_Text_:

——————————

Tuesday, September 10, 2019

Dear Confrontation








Have you ever confronted a friend and it's gone terribly wrong? Or maybe a friend has confronted you and you felt completely crushed by how hateful they were?


I've noticed in my lifetime that a great number of Christian women have been abusing Matthew 18:15-17, where the Bible gives instructions on how to confront another Believer that has sinned against you. Friends this should not be!

So today we are going to look at Matthew 18:15-17 as an example of how to understand and interpret scripture correctly. (If you missed the last post about misinterpreting scripture, click here to read it!)

Step one:  Pray. Repent of any selfish motives and ask the Holy Spirit to teach you as you read.

Step two:  Read the full context (full chapter) to understand what surrounds the verse you are studying.

Let’s try this.

Dear Lord, please be with us as we read. Forgive us of our sins, and create in us a teachable and humble spirit. Please reveal what you want us to learn from this scripture.

——————————

_Record list_:
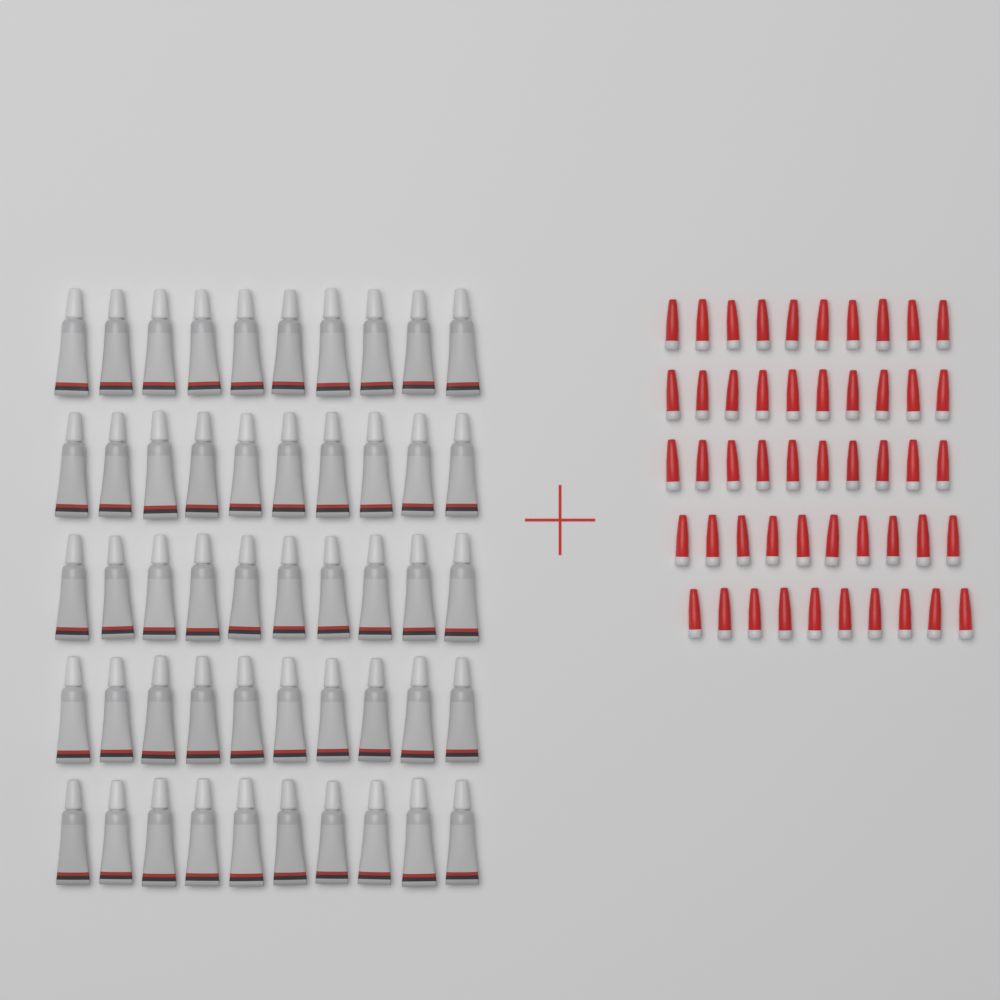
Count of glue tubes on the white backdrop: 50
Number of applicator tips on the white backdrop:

——————————

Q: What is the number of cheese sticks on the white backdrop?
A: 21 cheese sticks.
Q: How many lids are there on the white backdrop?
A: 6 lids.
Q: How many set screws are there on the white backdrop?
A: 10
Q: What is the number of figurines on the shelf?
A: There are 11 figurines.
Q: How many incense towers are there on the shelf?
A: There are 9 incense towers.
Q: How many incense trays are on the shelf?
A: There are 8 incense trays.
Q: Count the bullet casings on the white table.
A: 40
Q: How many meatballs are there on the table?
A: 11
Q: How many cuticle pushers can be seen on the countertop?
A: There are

——————————

_What is needed_:
Print the entire "Dear Confrontation" post from above again, word for word, with nothing changed.

_Complete output_:
Tuesday, September 10, 2019

Dear Confrontation








Have you ever confronted a friend and it's gone terribly wrong? Or maybe a friend has confronted you and you felt completely crushed by how hateful they were?


I've noticed in my lifetime that a great number of Christian women have been abusing Matthew 18:15-17, where the Bible gives instructions on how to confront another Believer that has sinned against you. Friends this should not be!

So today we are going to look at Matthew 18:15-17 as an example of how to understand and interpret scripture correctly. (If you missed the last post about misinterpreting scripture, click here to read it!)

Step one:  Pray. Repent of any selfish motives and ask the Holy Spirit to teach you as you read.

Step two:  Read the full context (full chapter) to understand what surrounds the verse you are studying.

Let’s try this.

Dear Lord, please be with us as we read. Forgive us of our sins, and create in us a teachable and humble spirit. Please reveal what you want us to learn from this scripture.